• [Compito da svolgere]: Prosegua il brano sull'appello di Renzi all'Unione europea in materia di immigrazione, a partire dall'ultima frase riportata.

• [Brano dell'esercizio]:
RENZI E L’EUROPA. «L’Italia chiede di non essere lasciata sola». Matteo Renzi rivolge il suo appello alla comunità internazionale e all’Unione europea. Il premier italiano, con il presidente francese François Hollande, chiede che si convochi in settimana un Consiglio Ue straordinario perché l’Ue rafforzi la sua azione contro gli «schiavisti del mare» e la smetta di considerare l’immigrazione un problema «di serie B».
La Commissione Ue, esprimendo «profonda frustrazione», sostiene la necessità di «un’azione decisa». Ma l’Italia, anche col presidente della Repubblica, Sergio Mattarella, un «impegno» dei partner Ue lo invoca con urgenza.

• [Dati forniti]:
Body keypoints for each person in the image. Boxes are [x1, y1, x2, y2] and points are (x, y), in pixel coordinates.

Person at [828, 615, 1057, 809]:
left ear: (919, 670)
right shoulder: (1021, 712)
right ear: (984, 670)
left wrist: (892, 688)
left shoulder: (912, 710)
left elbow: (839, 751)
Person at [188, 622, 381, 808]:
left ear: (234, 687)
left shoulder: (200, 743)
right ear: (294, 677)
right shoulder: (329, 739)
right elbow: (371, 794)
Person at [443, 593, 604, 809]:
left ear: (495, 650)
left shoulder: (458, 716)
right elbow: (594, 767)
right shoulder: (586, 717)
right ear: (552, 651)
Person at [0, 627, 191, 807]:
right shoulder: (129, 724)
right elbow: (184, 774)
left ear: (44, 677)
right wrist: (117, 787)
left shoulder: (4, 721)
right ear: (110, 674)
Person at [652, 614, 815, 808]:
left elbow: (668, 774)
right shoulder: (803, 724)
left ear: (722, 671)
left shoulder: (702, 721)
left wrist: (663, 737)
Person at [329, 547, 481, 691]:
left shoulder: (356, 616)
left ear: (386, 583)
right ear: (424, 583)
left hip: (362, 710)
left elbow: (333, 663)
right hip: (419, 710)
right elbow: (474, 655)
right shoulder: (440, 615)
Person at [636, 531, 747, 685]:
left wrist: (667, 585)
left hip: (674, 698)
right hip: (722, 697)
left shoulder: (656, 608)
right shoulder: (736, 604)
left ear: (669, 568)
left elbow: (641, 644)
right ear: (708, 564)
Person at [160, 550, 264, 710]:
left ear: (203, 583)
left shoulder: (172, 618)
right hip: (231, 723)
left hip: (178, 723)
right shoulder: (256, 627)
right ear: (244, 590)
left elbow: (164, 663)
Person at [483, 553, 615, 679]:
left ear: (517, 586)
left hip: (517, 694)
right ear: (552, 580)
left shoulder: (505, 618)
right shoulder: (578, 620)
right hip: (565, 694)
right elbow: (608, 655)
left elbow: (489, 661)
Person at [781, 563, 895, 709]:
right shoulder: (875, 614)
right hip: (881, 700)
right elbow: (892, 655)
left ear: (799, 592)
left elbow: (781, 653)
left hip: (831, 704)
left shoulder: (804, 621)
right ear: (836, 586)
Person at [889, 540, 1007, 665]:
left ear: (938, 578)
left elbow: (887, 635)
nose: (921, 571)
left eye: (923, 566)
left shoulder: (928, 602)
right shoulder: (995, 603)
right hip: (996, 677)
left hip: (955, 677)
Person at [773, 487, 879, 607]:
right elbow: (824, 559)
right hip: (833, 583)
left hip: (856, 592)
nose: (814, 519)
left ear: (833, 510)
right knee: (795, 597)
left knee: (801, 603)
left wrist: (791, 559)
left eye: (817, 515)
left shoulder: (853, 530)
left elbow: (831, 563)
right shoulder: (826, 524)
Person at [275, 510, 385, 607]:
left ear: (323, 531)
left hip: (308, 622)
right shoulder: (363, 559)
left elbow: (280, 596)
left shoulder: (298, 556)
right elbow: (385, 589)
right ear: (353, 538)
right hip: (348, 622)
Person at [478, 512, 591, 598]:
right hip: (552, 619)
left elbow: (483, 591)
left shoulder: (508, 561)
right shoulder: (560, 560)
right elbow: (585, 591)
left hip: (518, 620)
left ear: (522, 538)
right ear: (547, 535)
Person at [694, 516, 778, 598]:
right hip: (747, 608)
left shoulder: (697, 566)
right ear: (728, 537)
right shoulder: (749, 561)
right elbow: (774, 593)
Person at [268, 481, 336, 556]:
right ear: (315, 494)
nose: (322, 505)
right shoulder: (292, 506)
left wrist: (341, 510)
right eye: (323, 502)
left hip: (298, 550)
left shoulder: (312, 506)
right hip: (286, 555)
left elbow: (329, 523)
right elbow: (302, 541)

• [Risposta al compito]:
«Il problema – spiega Renzi – non è il controllo del mare, perché la tragedia non è derivata da mancanza di soccorsi, ma distruggere i trafficanti di uomini, i nuovi schiavisti». Come? Non con un blocco navale, perché se fatto in acque internazionali sarebbe come un «servizio di taxi» agli scafisti. O con i respingimenti, che «sono impossibili» in Libia. E non è una soluzione neanche il ripristino di Mare Nostrum, «operazione tampone». Perché, dice il premier, il problema va risolto «alla radice»: «Siamo pronti a fare tutto ciò che è necessario perché non partano. L’idea di un coinvolgimento delle Nazioni Unite e delle istituzioni europee è sul tavolo. Ma il problema è risolvere il problema in Libia».